Zu erledigende Aufgabe:
Schreibe den Text über die Streckensperrung im Maintal im selben Stil weiter und setze direkt nach seinem letzten Satz an.

Vorliegender Text:
_____
Für den Fernverkehr auf der Strecke München-Nürnberg-Berlin ist eine Umleitung über Würzburg und Erfurt vorgesehen. Diese Züge sollen nur noch im Zweistundentakt verkehren, dafür aber die doppelte Sitzplatzkapazität bieten. Die ursprünglichen Reisezeiten werden in etwa beibehalten. Weitere Details will die Bahn in diesem Herbst bekannt geben, wenn der Fahrplan für 2016 steht.
Schwierige geologische Situation
Wie Stefan Kühn von der DB Netz AG erläuterte, machen die verschiedenen Bauzustände der bestehenden Verbindung, die anspruchsvolle geographische Lage im Maintal und die geologische Situation eine Totalsperrung unumgänglich. Die Alternative wären Teilsperrungen über vier Jahre gewesen.
_____
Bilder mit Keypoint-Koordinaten
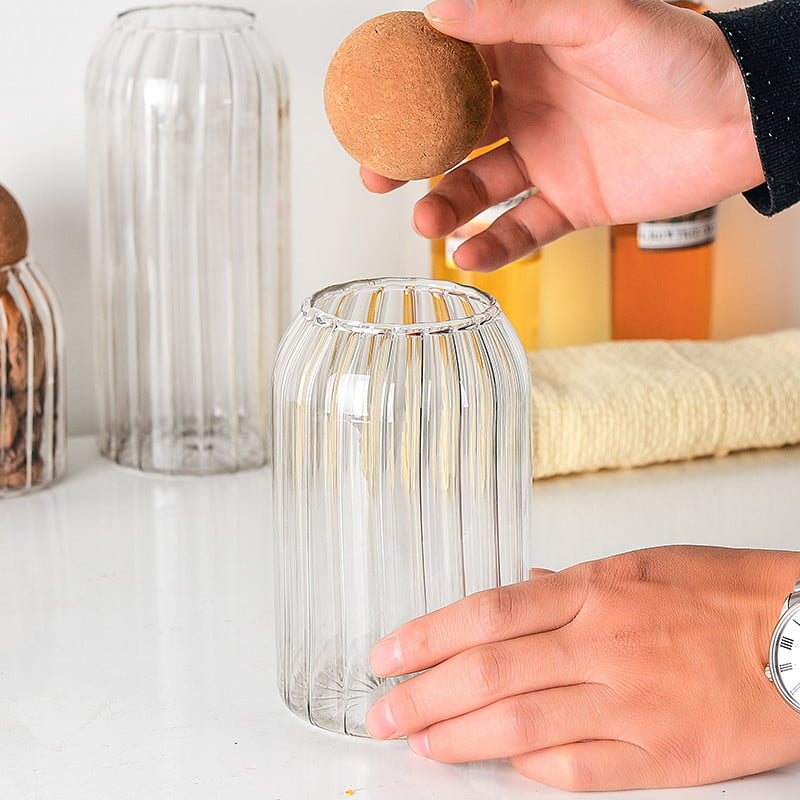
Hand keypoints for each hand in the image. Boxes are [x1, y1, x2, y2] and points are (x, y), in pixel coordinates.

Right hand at [362, 0, 762, 271]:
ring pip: (481, 189)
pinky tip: (470, 256)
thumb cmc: (682, 56)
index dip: (405, 88)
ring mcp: (549, 158)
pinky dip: (496, 246)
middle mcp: (531, 107)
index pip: (450, 70)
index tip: (367, 105)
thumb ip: (516, 13)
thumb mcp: (594, 16)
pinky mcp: (571, 203)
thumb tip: (438, 10)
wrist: (741, 119)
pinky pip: (523, 230)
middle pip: (452, 136)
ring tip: (427, 224)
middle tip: (376, 177)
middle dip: (410, 159)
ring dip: (448, 208)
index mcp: (528, 53)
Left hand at [366, 545, 799, 790]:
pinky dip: (532, 770)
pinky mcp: (662, 757)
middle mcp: (602, 644)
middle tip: (385, 711)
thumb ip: (570, 584)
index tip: (388, 653)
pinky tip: (501, 767)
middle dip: (425, 694)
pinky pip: (580, 770)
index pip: (487, 613)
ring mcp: (630, 703)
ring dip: (460, 737)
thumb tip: (516, 591)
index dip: (428, 635)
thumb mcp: (641, 565)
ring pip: (522, 725)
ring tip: (420, 743)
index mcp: (594, 591)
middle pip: (490, 672)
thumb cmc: (724, 595)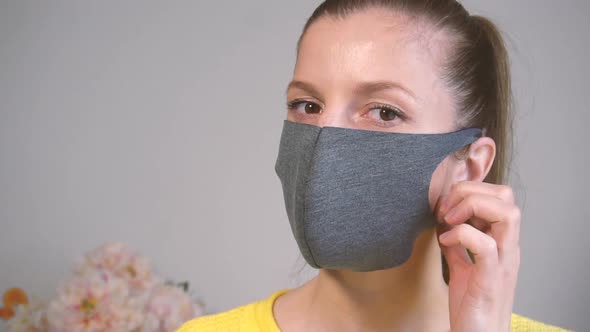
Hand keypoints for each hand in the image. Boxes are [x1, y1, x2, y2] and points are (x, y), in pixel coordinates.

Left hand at [437, 181, 520, 331]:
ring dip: (472, 207)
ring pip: (508, 215)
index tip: (446, 205)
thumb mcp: (461, 267)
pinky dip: (462, 234)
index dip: (471, 190)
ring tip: (449, 219)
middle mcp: (507, 249)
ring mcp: (502, 263)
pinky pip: (486, 246)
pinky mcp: (490, 280)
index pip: (501, 196)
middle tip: (446, 209)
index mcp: (501, 242)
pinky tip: (445, 241)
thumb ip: (457, 245)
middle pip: (506, 197)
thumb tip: (443, 223)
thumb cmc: (472, 305)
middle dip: (471, 191)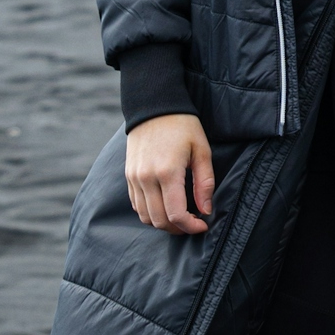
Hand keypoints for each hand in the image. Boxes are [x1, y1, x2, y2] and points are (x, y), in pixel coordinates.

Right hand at [126, 112, 214, 233]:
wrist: (154, 105)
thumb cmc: (183, 126)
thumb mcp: (201, 150)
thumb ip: (204, 182)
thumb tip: (206, 210)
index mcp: (167, 172)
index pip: (176, 215)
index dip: (191, 227)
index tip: (203, 225)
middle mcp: (146, 178)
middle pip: (159, 220)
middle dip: (178, 229)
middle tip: (193, 224)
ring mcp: (134, 177)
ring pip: (145, 216)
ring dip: (163, 223)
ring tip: (180, 217)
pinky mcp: (128, 175)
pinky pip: (136, 204)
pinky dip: (150, 212)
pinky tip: (165, 206)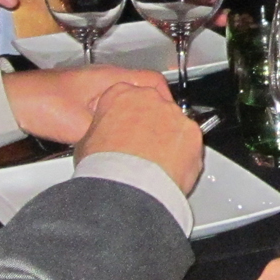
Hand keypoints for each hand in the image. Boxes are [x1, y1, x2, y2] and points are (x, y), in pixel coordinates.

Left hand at [3, 64, 172, 144]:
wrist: (12, 103)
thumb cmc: (41, 104)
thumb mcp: (80, 125)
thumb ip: (108, 135)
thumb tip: (129, 148)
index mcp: (110, 78)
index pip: (153, 82)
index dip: (167, 102)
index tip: (172, 120)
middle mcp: (106, 79)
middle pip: (143, 92)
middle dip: (153, 112)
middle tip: (159, 133)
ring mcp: (96, 89)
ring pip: (127, 101)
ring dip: (135, 117)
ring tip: (140, 138)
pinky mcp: (85, 100)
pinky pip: (113, 108)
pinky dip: (119, 121)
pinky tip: (116, 137)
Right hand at [74, 78, 203, 193]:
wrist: (126, 184)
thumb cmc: (103, 164)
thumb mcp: (87, 142)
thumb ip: (102, 133)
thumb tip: (104, 142)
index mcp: (120, 94)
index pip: (127, 97)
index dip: (127, 117)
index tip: (127, 131)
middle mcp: (149, 98)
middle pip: (154, 108)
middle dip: (151, 127)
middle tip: (143, 150)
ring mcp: (174, 114)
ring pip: (175, 125)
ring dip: (169, 140)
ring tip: (157, 165)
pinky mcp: (193, 133)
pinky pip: (190, 142)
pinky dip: (184, 154)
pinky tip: (171, 169)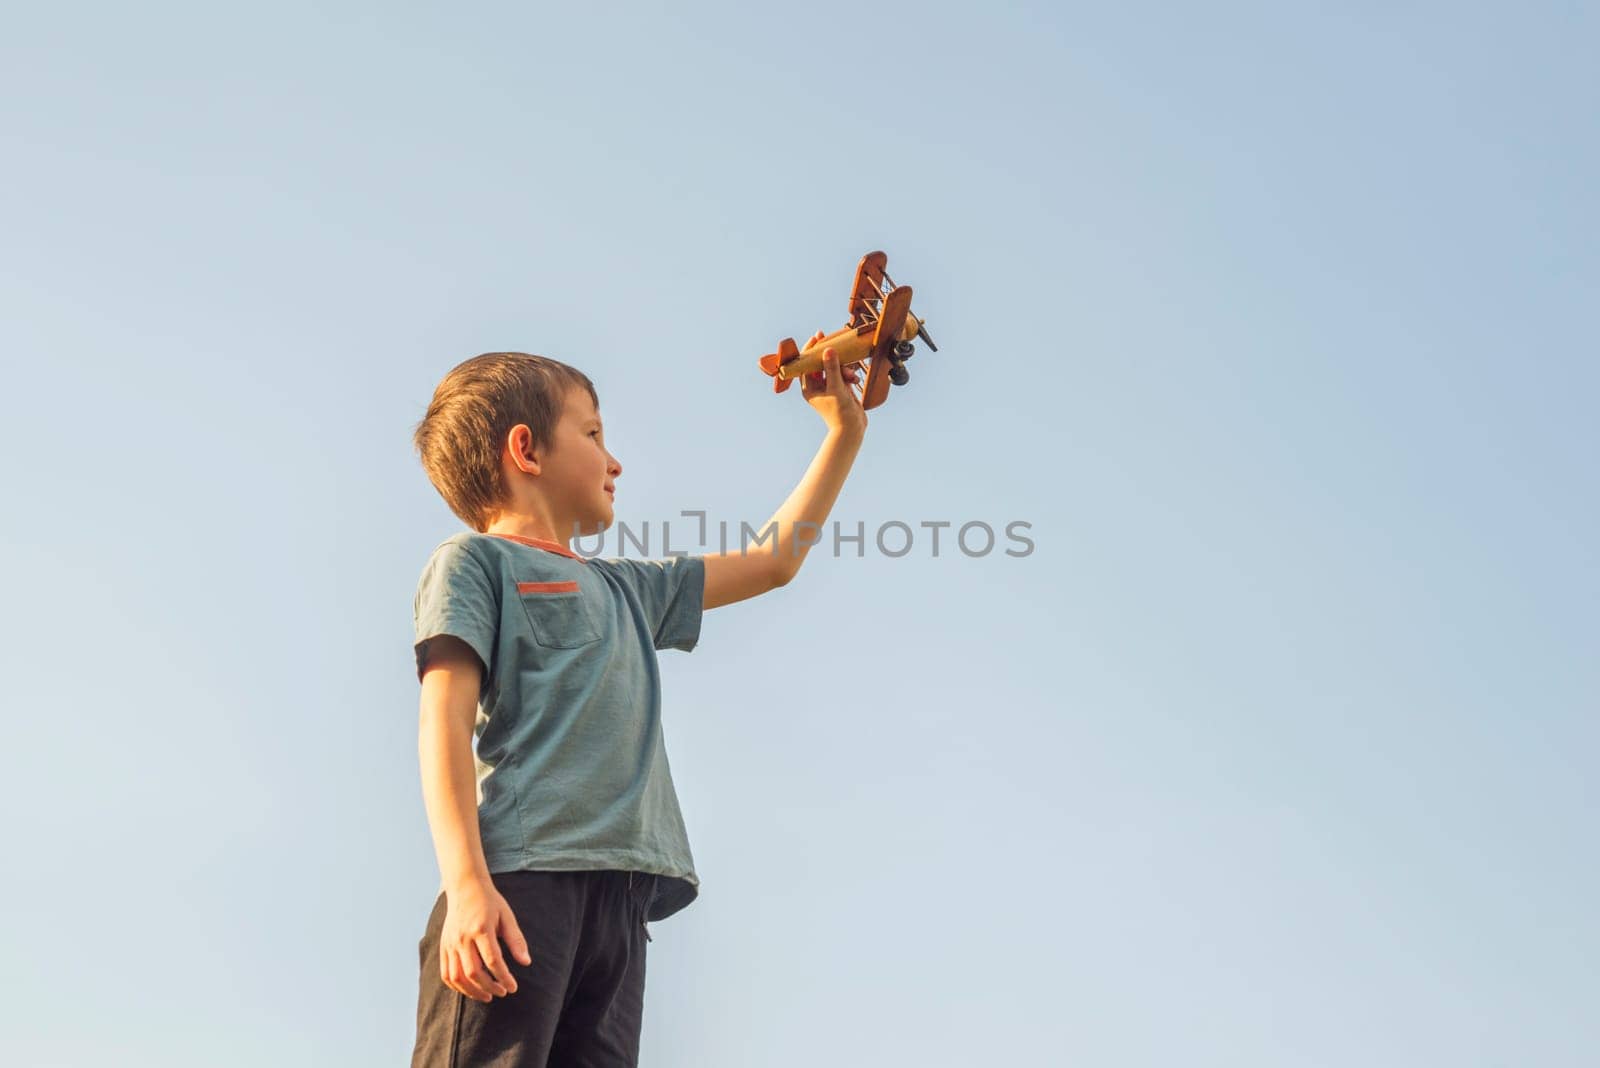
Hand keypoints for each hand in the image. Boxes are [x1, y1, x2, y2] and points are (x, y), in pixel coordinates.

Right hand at [440, 877, 531, 1002]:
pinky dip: (457, 986)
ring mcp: (450, 943)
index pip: (492, 961)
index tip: (513, 987)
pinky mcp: (443, 946)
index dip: (503, 977)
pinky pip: (446, 973)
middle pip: (473, 972)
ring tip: (487, 996)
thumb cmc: (490, 902)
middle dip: (489, 987)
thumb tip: (526, 962)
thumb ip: (516, 940)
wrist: (465, 887)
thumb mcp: (507, 917)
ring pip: (457, 976)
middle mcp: (462, 938)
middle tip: (502, 992)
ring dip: (472, 991)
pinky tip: (470, 989)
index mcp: (480, 929)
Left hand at [799, 329, 866, 436]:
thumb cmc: (839, 412)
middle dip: (832, 359)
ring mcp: (829, 387)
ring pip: (834, 369)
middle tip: (836, 344)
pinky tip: (855, 379)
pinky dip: (849, 375)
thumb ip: (832, 368)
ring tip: (851, 376)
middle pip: (821, 364)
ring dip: (844, 369)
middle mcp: (817, 387)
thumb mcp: (836, 388)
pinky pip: (843, 375)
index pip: (806, 364)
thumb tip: (828, 349)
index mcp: (809, 387)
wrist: (852, 429)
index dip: (811, 349)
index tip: (817, 337)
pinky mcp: (840, 389)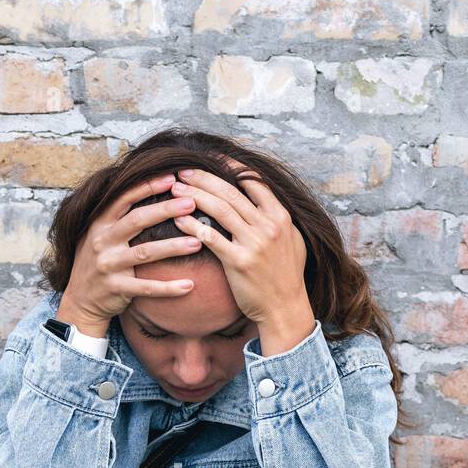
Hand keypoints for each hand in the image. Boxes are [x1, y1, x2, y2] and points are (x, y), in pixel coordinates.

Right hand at [59, 174, 203, 335]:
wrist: (80, 300)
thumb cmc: (98, 262)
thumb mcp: (99, 235)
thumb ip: (118, 218)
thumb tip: (149, 193)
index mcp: (100, 224)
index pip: (124, 199)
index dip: (147, 186)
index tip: (172, 178)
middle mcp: (102, 241)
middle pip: (137, 220)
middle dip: (165, 210)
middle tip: (191, 203)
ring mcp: (108, 265)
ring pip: (145, 252)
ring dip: (173, 247)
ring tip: (198, 241)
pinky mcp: (116, 288)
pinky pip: (146, 287)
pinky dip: (168, 287)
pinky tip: (189, 285)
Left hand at [168, 159, 314, 352]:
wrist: (285, 308)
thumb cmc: (286, 276)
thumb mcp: (292, 240)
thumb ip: (277, 219)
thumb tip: (263, 200)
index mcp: (281, 216)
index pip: (254, 181)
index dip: (232, 166)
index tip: (213, 158)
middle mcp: (268, 226)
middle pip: (231, 192)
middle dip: (204, 178)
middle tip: (183, 171)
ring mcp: (254, 243)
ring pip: (219, 210)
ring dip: (194, 195)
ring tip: (175, 189)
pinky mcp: (238, 262)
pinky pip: (210, 237)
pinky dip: (193, 225)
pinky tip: (179, 219)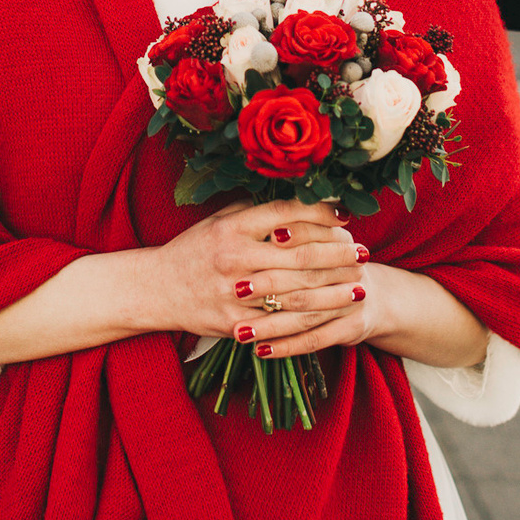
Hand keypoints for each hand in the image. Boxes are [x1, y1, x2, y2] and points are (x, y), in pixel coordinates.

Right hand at [146, 198, 362, 341]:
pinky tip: (332, 314)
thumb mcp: (219, 220)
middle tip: (364, 252)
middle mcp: (234, 257)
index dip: (322, 212)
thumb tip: (299, 196)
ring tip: (360, 284)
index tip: (347, 215)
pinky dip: (310, 318)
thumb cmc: (194, 249)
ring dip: (334, 290)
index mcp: (232, 226)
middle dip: (338, 254)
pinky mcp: (235, 323)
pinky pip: (280, 322)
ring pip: (297, 292)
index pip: (286, 213)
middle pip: (300, 255)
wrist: (155, 290)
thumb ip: (256, 210)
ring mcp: (234, 293)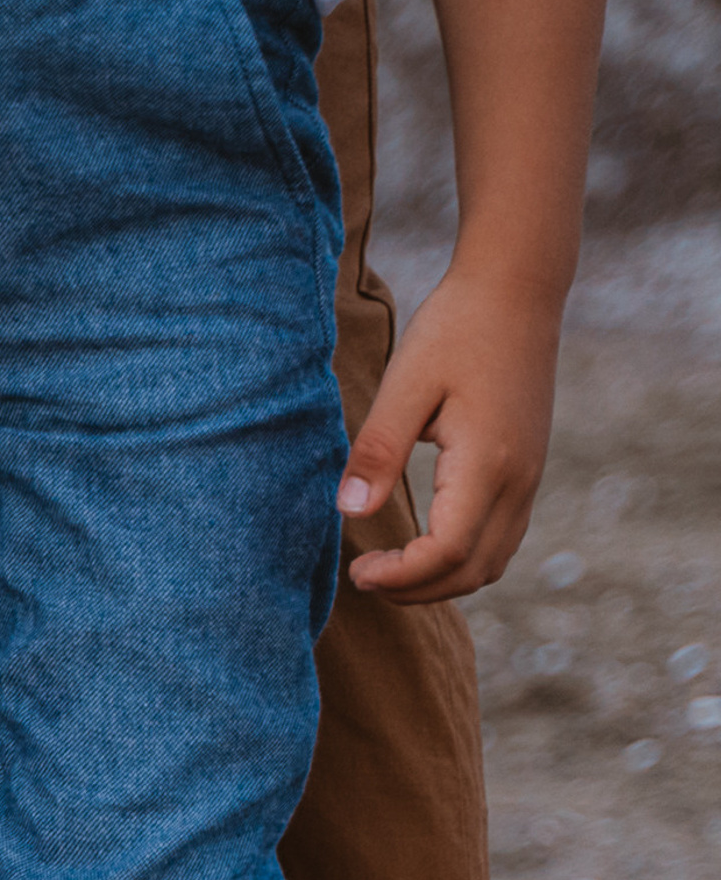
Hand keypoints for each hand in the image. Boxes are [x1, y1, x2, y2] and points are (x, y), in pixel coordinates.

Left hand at [339, 264, 563, 601]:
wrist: (516, 289)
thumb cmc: (454, 330)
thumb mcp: (404, 386)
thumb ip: (377, 451)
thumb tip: (350, 514)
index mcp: (488, 463)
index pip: (446, 553)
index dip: (399, 577)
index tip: (356, 570)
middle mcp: (519, 480)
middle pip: (471, 572)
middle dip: (414, 591)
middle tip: (363, 577)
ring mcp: (529, 477)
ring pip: (491, 564)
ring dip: (439, 583)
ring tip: (387, 570)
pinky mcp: (527, 470)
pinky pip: (500, 540)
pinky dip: (461, 561)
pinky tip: (422, 549)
_____
Ergebnis der Aufgabe:
Der Ausbau ist seit viereinhalb Jahren geplant und Bestandteil eines der letzten großen Schienen-Infrastrukturprojekte der deutschen Wiedervereinigung. Es beinhaltet neue oder ausgebaute Strecken beziehungsweise -abschnitte auf einer Gesamtlänge von 515 Kilometern zwischen Nürnberg, Erfurt, Halle, Leipzig und Berlin. Nach Abschluss sollen sich die Fahrtzeiten erheblich verkürzen. Beispielsweise benötigen Zugreisende von München nach Berlin ab 2018 mit dem Schnellzug nur noch knapp vier (statt derzeit sechs) Stunden.